Macros in Rust pt3

Previously I covered macro_rules and procedural macros. In this post I'll cover macro hygiene in a bit more detail. In upcoming posts, I'll cover modularisation for macros, some implementation details, some areas where I think we should improve the system, and some ideas for doing so.

macro hygiene in Rust

I explained the general concept of macro hygiene in this blog post.

The good news is that all macros in Rust are hygienic (caveat, see the bad news below). When you use macros in Rust, variable naming is hygienic, this is best illustrated with some examples:

macro_rules! foo {  
    () => {
        let x = 0;
    }
}

fn main() {
    let mut x = 42;
    foo!();
    println!("{}", x);
}

Here the xs defined in main and foo! are disjoint, so we print 42.

macro_rules! foo {  
    ($x: ident) => {
        $x = 0;
    }
}

fn main() {
    let mut x = 42;
    foo!(x);
    println!("{}", x);
}

Here, x is passed in to the macro so foo! can modify main's x. We print 0.

macro_rules! foo {  
    ($x: ident) => {
        let $x = 0;
    }
}

fn main() {
    let x = 42;
    foo!(x);
    println!("{}", x);
}

Again, we print 0. This version is (IMO) slightly unfortunate because looking at main it seems like x should not be mutable, but foo! redefines x. A limitation of Rust's hygiene system is that although it limits a macro's effects to objects 'passed' to the macro, it does not limit those effects to what you would expect from the rest of the language. One could imagine a stricter system where the user must explicitly state how the macro can affect the use context (in this case by adding a variable to the environment).

fn main() {
    let mut x = 42;

    macro_rules! foo {  
        () => {
            x = 0;
        }
    }

    foo!();
    println!("{}", x);
}

In this example, main's x is in scope for foo!, so we print 0.

fn main() {
    let mut x = 42;

    macro_rules! foo {  
        () => {
            x = 0;
        }
    }

    let mut x = 33;

    foo!();
    println!("{}", x);
}

Finally, in this example we print 33 because foo! can only 'see' the first x and modifies that one, not the second x which is printed. Note that you can't write code without macros to do what foo! does here - you can't name the first x because it is hidden by the second one, but macro hygiene means the two xs are different to the macro.

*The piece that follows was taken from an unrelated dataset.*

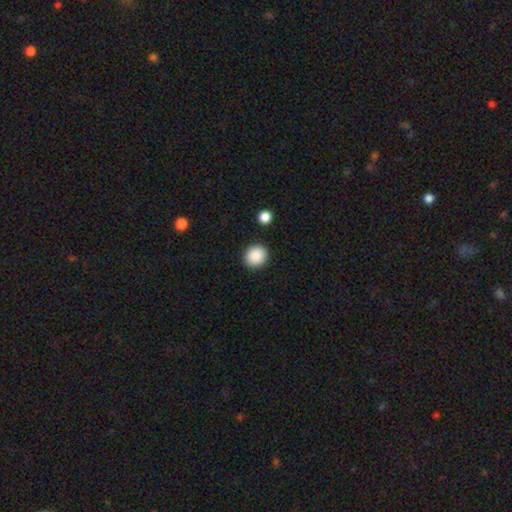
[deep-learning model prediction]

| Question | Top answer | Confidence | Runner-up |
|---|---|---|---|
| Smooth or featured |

Rust is also hygienic with respect to labels, e.g.,

fn main() {
    macro_rules! foo {  
        ($e: expr) => {
            'foo: loop {
                $e;
            }
        }
    }
    

    'foo: loop {
        foo!{
            break 'foo
        }
    }
}

This example terminates after a single iteration, whereas with unhygienic macro expansion, it would loop forever. (Compiling this example does give an erroneous warning, but that is due to a bug).

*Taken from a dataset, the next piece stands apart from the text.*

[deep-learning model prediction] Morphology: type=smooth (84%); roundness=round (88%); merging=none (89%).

The macro system is also hygienic with respect to Rust's system of feature gating and stability checking.

limitations

There is some bad news too: hygiene basically only works on expression variables and labels, there's a bunch of places we're poor with hygiene. We don't apply hygiene to lifetime or type variables or types themselves. We are also unhygienic with respect to privacy and safety (i.e., use of unsafe blocks).

When referring to items from a macro, we resolve names in the context of the use, without taking into account the definition site. That means that to be safe, all references to non-local names must use an absolute path, and such names must be visible anywhere the macro is to be used.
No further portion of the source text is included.